Bus drivers are paid a fixed monthly salary out of the public transport budget for every driver you have on the payroll. The page also lists an hourly market rate, taken from NYC MTA data, that is currently for reference only: the city is not billed per hour of bus operation on top of the monthly salary.

Your levers

The walking distances are fixed. They are behavioral constants from the literature, not numbers you would change in normal play. The real way to grow bus ridership is to bring more citizens within the comfortable walk-up radius of a stop, not to extend how far people will walk.

Fleet composition is the long-run dial. A long-lived electric fleet swings the daily operating cost down over time. A hybrid-heavy fleet keeps maintenance high. Mix accordingly.

Parameters

Walking distance

400

Comfortable walk-up distance — the radius within which a citizen will reach a bus stop on foot, or skip the parking fee for a near-job commute. Standard 5-minute walkable radius used in urban planning.

⚠️ Source pending

Max walkable commute distance

1500

Beyond this, walking is treated as infeasible in the mode-choice model and the citizen falls back to bus or car. ~18 min one-way at 5 km/h. Aligned with mode-choice studies that put willingness-to-walk-to-work at roughly 1 mile (1.6 km) for the 90th percentile.

Source: Yang & Diez-Roux — Walking Distance by Trip Purpose and Population Subgroups

Gas car price

$26,000

Average purchase price of a new car. Citizens buy cars when they can afford it and can use it to commute to work, and sell them when they need money.

Source: Numbeo

Diesel cost per liter

$1

Cost of diesel fuel per liter. This cost is used to calculate the operating expenses of diesel and hybrid buses in the city’s public transportation system.

Source: AAA state gas price averages

Electricity cost per kwh

$0.14

Cost of electricity per kilowatt-hour (kWh). This cost is used to calculate the operating expenses of electric and hybrid buses in the city’s public transportation system.

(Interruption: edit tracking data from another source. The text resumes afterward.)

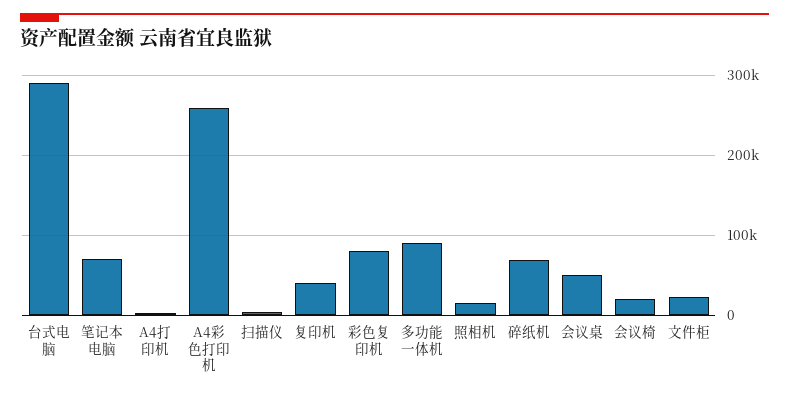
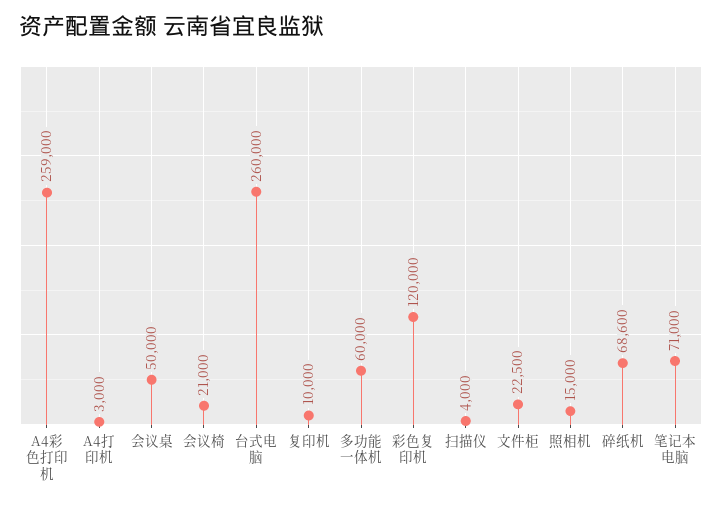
  {
-   "台式电脑": 290000,
+   "台式电脑": 260000,
    "笔记本电脑": 71000,
    "A4打印机": 3000,
    "A4彩色打印机": 259000,
    "扫描仪": 4000,
-   "复印机": 40000,
+   "复印机": 10000,
-   "彩色复印机": 80000,
+   "彩色复印机": 120000,
-   "多功能一体机": 90000,
+   "多功能一体机": 60000,
    "照相机": 15000,
    "碎纸机": 68600,
    "会议桌": 50000,
    "会议椅": 21000,
    "文件柜": 22500
  }

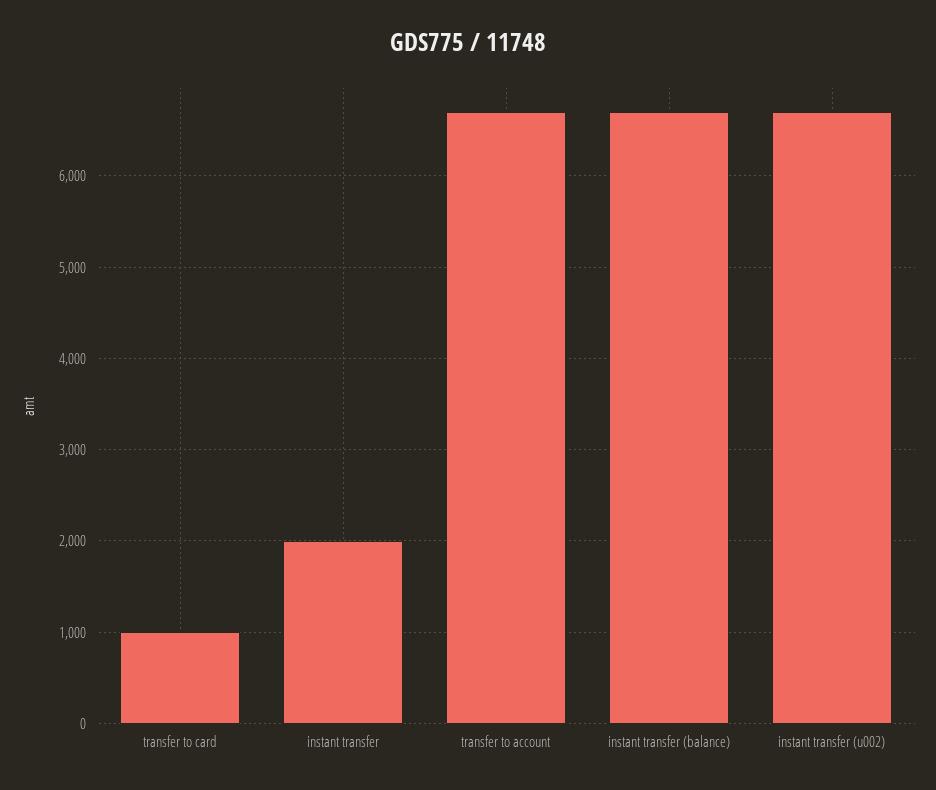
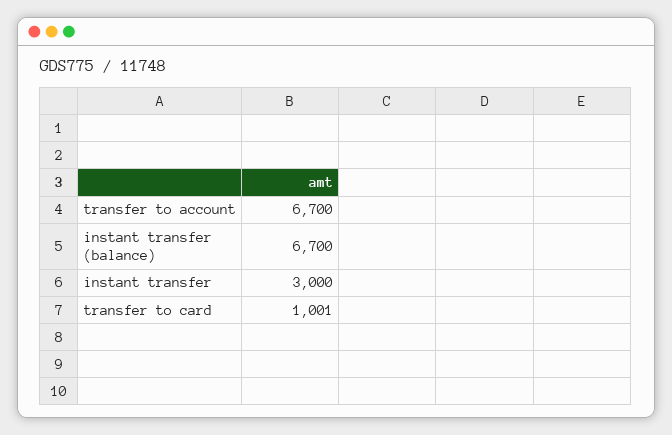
  {
    "transfer to card": 1001,
-   "instant transfer": 2000,
+   "instant transfer": 3000,
    "transfer to account": 6700,
-   "instant transfer (balance)": 6700,
+   "instant transfer (balance)": 6700
-   "instant transfer (u002)": 6700
  }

Source: U.S. Energy Information Administration (EIA) — Electric Power Monthly

Bus maintenance cost per km diesel

$0.75

Maintenance and repair cost per kilometre driven for a diesel bus. Covers scheduled servicing, brake and tire wear, engine repairs and consumables — the day-to-day cost of keeping the bus on the road, separate from fuel. Charged daily alongside fuel against the same publicTransport budget line so the player sees the true operating cost of a larger fleet.

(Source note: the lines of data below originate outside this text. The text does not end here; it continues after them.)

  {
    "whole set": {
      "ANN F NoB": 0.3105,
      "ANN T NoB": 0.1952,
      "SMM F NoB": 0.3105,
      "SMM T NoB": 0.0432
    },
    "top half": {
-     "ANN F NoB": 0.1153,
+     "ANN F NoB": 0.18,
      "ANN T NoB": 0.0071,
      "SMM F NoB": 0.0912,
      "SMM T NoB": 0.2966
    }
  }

Source: U.S. Federal Transit Administration — National Transit Database operating expenses

Bus maintenance cost per km electric

$0.50

Maintenance and repair cost per kilometre driven for a battery-electric bus. Lower than diesel due to fewer moving parts, regenerative braking and no engine fluids — the figure already amortizes mid-life battery pack replacement. Charged daily alongside electricity against the same publicTransport budget line.

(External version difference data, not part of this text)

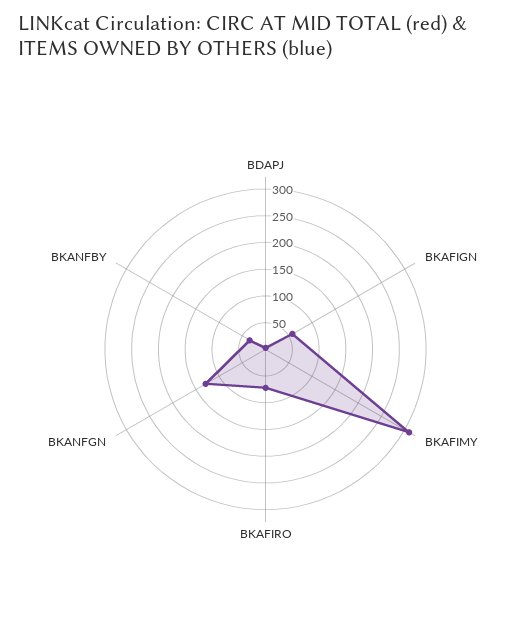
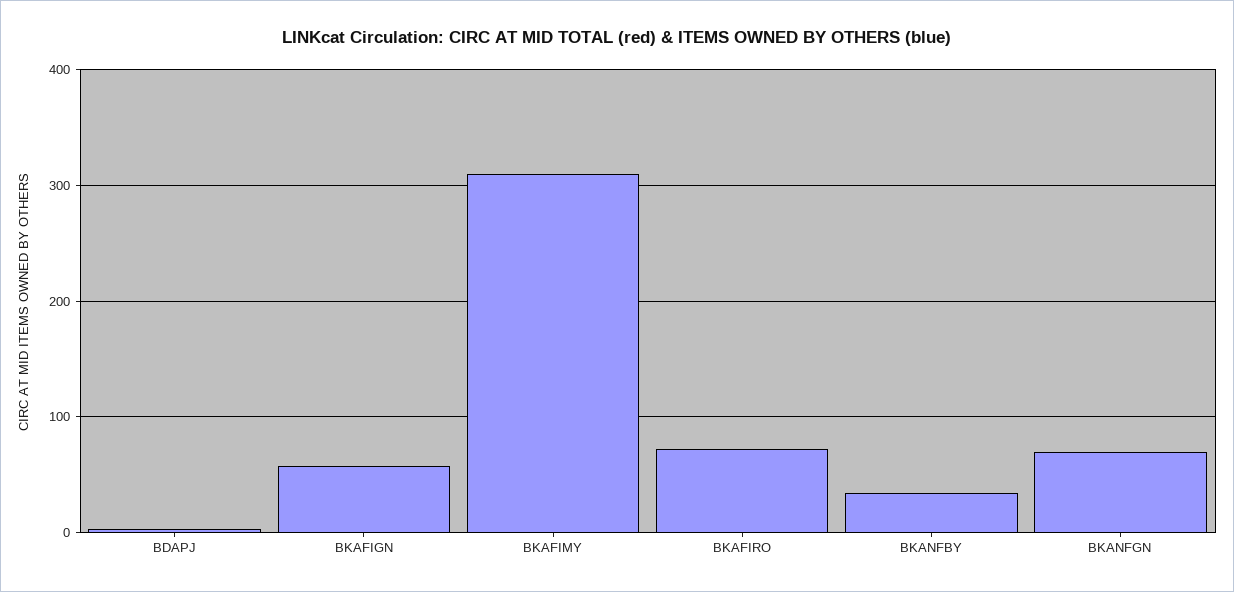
  {
    "BDAPJ": 0,
    "BKAFIGN": 60,
    "BKAFIMY": 310,
    "BKAFIRO": 70,
-   "BKANFGN": 125,
+   "BKANFGN": 70,
    "BKANFBY": 30
  }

Source: APTA — Cost Effectiveness of Battery-Electric Transit Buses

Bus maintenance cost per km hybrid

$0.85

Maintenance and repair cost per kilometre driven for a diesel-electric hybrid bus. Highest in the fleet because hybrids combine a full diesel drivetrain with a battery and power-electronics system — both age and need service. Charged daily alongside fuel and electricity against the same publicTransport budget line.

Source: U.S. Federal Transit Administration — National Transit Database operating expenses

Bus driver salary hour

$29

Hourly salary paid to bus drivers operating in the city’s public transportation system. This amount is deducted from the city’s funds for each hour a bus is in operation.

Source: NYC MTA

Bus driver monthly

$5,000

The monthly salary paid to each bus driver. This amount is deducted from the city’s public transport budget.